START INPUT DATA

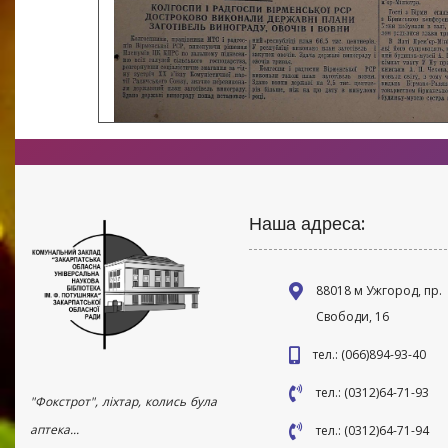
Наша адреса:
88018 м Ужгород, пр.
Свободи, 16
тел.: (066)894-93-40
тел.: (0312)64-71-93
"Фокстрот", ліхтар, колись була
аптека...
тел.: (0312)64-71-94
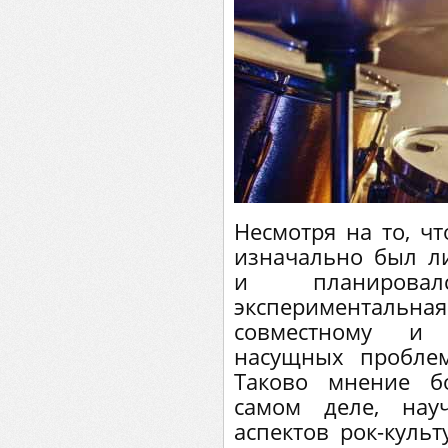
Несмотря на то, ч
изначально был л
и планирова
экспериментальна
совместному и 
насущных проблем
Таково мнение б
самом деле, нау
аспектов рок-куль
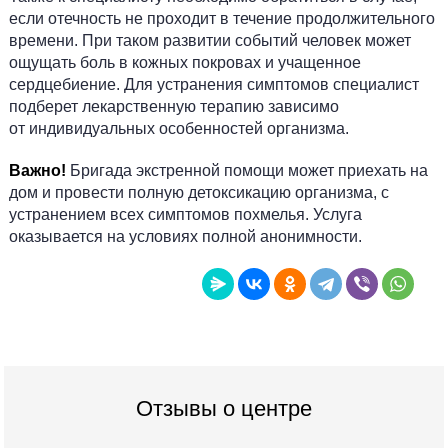
если отечность не проходит в течение продолжительного
времени. При таком развитии событий человек может
ощущать боль в кожных покровах и учащенное
сердцебиение. Для устранения симптомов специалист
подберет лекарственную терапию зависимо
от индивидуальных особенностей организма.
Важно!
Бригада экстренной помощи может приехать на
дом и провести полную детоксикацию организма, с
устранением всех симптомов похмелья. Услуга
оказывается на условиях полной анонимности.
Отзывы о центре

END INPUT DATA

- [TASK BRIEF]
Filter the records above and copy every line that contains the word "может".

- [RESPONSE TO THIS EXERCISE]
времени. При таком развитии событий человек может
Бригада экстренной помощи может приехать на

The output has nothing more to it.